Question d'origine :
Bonjour, je souhaite savoir qui a financé Hitler et les nazis pendant la 2nd guerre mondial? Merci.
Réponse du Guichet
bml_civ
- Département : Civilisation
Le 01/02/2017 à 15h58
Bonjour,
Etant donnée la complexité de votre question et la multiplicité des sources disponibles, il va nous être délicat de vous proposer des affirmations. En effet, les historiens de différents pays impliqués dans la Seconde Guerre mondiale travaillent encore sur cette question ; nous vous donnerons donc des pistes de réflexion, notamment en regardant vers le passé puisque l'on ne peut parler de financement du régime nazi durant la seconde guerre mondiale sans comprendre les événements antérieurs, notamment la fin de la première guerre mondiale.
Dans le Nazisme des origines à 1945, nous lisons :
Le 20 février 1933, en présence de Göring et du Dr Schatcht, nouveau président de la Reichsbank, Hitler rencontre les grands patrons de l'industrie et leur promet un "avenir tranquille", "le réarmement", et "pour les dix, voir les cent prochaines années", la suppression des élections. Si la communauté de vues est limitée - et le mépris réciproque évident-, ils ont suffisamment d'intérêts communs pour que leur alliance soit durable. Hitler entend néanmoins imposer la primauté du politique sur l’économie
La suite du développement de cet ouvrage nous présente entre autres le plan de quatre ans (programme national-socialiste d'armement et de préparation à la Seconde Guerre mondiale. Il fut proposé au Reichstag en 1936 et appliqué en octobre de la même année. Son but était d'accélérer le réarmement du Troisième Reich et d'orienter l'économie du Troisième Reich vers l'autarcie, car le pays n'aurait pu mener de guerre du fait de sa dépendance aux matières premières. Les stipulations centrales du plan étaient que l'armée allemande doit être prête en quatre ans et que l'économie allemande doit être prête à soutenir une guerre en quatre ans).

**CONSIGNE**:
Reproduisez à l'identique, dans le texte sur le financement du régime nazi, le passage qui va de « Réponse du Guichet » jusqu'à « première guerre mondiale. ».

**DONNÉES**:
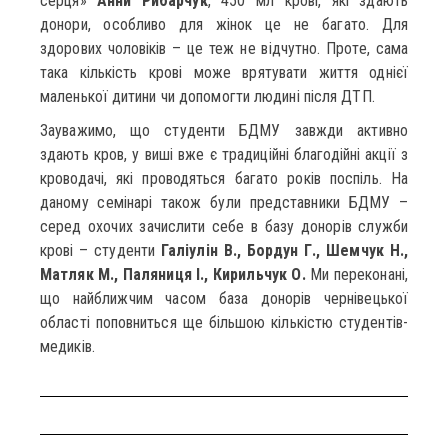
серця»
Анни Рибарчук
, 450 мл крові, які здають
донори, особливо для жінок це не багато. Для
здорових чоловіків – це теж не відчутно. Проте, сама
така кількість крові може врятувати життя однієї
маленької дитини чи допомогти людині після ДТП.
Зауважимо, що студенти БДМУ завжди активно
здають кров, у виші вже є традиційні благодійні акції з
кроводачі, які проводяться багато років поспіль. На
даному семінарі також були представники БДМУ –
серед охочих зачислити себе в базу донорів служби
крові – студенти
Галіулін В., Бордун Г., Шемчук Н.,
Матляк М., Паляниця І., Кирильчук О.
Ми переконані,
що найближчим часом база донорів чернівецької
області поповниться ще більшою кількістю студентів-
медиків.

**RÉPONSE RÉDIGÉE**:
Réponse du Guichet
bml_civ
- Département : Civilisation
Le 01/02/2017 à 15h58
Bonjour,
Etant donnée la complexité de votre question et la multiplicité des sources disponibles, il va nous être délicat de vous proposer des affirmations. En effet, les historiens de différents pays impliqués dans la Seconde Guerre mondiale travaillent encore sur cette question ; nous vous donnerons donc des pistes de réflexion, notamment en regardant vers le passé puisque l'on ne peut parler de financement du régime nazi durant la seconde guerre mondiale sans comprendre les événements antérieurs, notamment la fin de la première guerre mondiale.